---------- Records for this exercise ----------

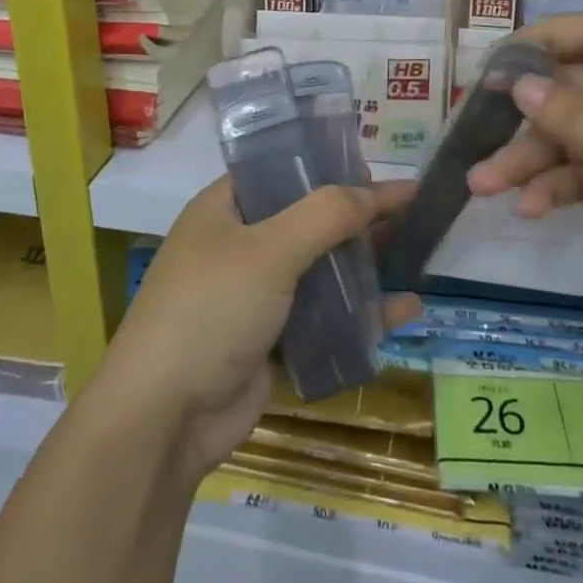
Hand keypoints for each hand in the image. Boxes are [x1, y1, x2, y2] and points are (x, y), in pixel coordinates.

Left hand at [98, 177, 420, 480]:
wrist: (165, 417)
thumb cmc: (211, 311)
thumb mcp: (269, 251)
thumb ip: (326, 215)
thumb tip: (377, 189)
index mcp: (224, 208)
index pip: (282, 171)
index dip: (327, 165)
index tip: (376, 165)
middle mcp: (238, 244)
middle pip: (307, 219)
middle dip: (356, 216)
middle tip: (410, 209)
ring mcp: (254, 295)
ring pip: (320, 269)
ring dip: (364, 265)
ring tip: (417, 251)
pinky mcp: (270, 339)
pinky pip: (323, 316)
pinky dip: (360, 313)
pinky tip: (404, 311)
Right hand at [467, 13, 582, 356]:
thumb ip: (577, 117)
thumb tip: (518, 82)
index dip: (549, 37)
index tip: (498, 61)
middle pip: (578, 93)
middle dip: (526, 114)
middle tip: (473, 129)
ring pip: (575, 141)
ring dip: (530, 160)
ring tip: (483, 185)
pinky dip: (558, 190)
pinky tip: (529, 209)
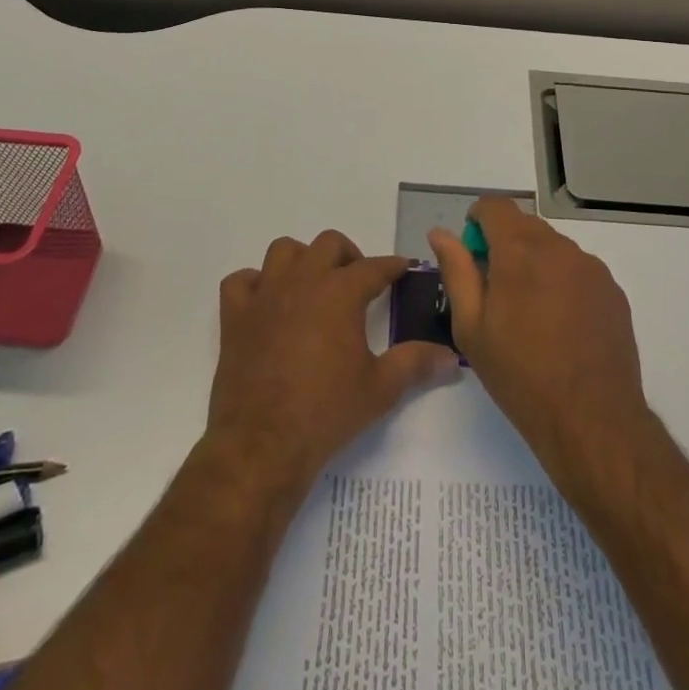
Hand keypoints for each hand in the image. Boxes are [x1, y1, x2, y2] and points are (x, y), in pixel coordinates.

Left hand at [209, 230, 459, 493]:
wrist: (262, 445)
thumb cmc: (327, 412)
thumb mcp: (380, 389)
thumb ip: (416, 364)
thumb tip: (452, 358)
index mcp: (341, 292)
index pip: (375, 267)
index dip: (393, 266)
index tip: (403, 269)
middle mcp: (303, 281)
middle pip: (329, 244)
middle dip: (348, 256)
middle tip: (357, 283)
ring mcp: (265, 296)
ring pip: (283, 251)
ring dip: (301, 260)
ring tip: (313, 285)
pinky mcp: (235, 317)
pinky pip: (240, 281)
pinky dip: (254, 285)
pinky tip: (267, 304)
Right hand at [430, 199, 648, 485]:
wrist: (591, 418)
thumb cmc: (520, 374)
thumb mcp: (471, 327)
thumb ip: (456, 271)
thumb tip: (440, 234)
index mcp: (520, 250)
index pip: (495, 206)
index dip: (478, 220)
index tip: (472, 251)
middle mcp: (559, 247)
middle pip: (525, 225)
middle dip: (505, 244)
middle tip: (495, 290)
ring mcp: (591, 267)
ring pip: (554, 248)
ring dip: (535, 263)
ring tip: (530, 314)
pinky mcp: (612, 290)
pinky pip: (579, 270)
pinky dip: (563, 282)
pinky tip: (560, 325)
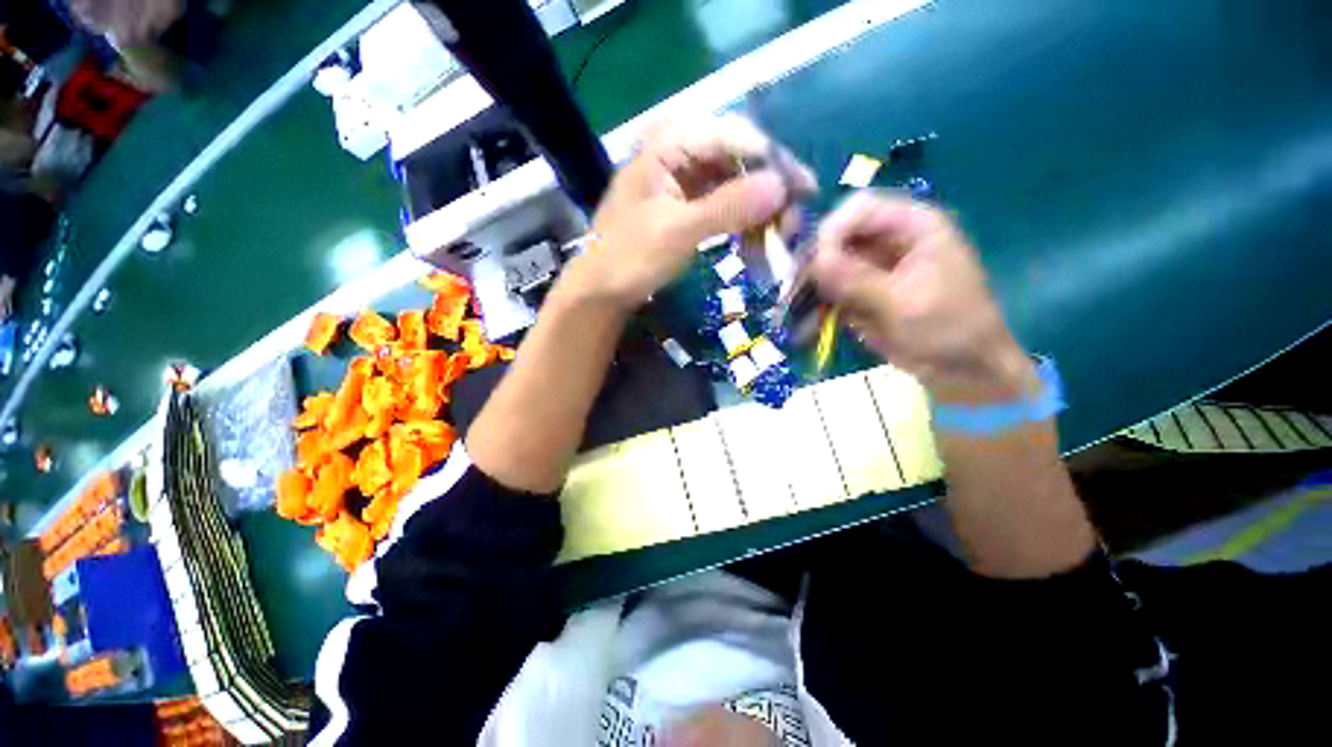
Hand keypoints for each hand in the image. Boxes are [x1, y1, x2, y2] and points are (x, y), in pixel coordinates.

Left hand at [565, 115, 814, 309]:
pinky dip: (743, 227)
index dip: (773, 162)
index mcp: (669, 145)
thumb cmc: (629, 258)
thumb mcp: (676, 232)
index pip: (734, 137)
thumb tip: (781, 186)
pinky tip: (756, 247)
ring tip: (779, 241)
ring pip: (736, 186)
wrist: (601, 290)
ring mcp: (684, 182)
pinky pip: (725, 208)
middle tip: (793, 224)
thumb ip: (726, 207)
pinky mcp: (688, 208)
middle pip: (738, 160)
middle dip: (769, 192)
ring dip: (760, 213)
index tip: (804, 191)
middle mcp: (679, 154)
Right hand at [811, 192, 1034, 403]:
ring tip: (793, 311)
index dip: (832, 231)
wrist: (961, 369)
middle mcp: (888, 239)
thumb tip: (816, 260)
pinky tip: (804, 325)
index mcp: (914, 225)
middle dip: (813, 263)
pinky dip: (815, 306)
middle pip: (837, 235)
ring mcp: (871, 267)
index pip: (860, 209)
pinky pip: (828, 291)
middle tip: (793, 291)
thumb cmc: (948, 329)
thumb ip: (858, 280)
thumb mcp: (904, 303)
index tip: (813, 265)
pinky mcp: (860, 291)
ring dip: (808, 287)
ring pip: (827, 265)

----------

Every line where "Left" appears must be returned from the listing above.

Left hand at [98, 177, 420, 480]:
Left hand at [209, 230, 459, 493]:
Left hand at [565, 115, 814, 309]:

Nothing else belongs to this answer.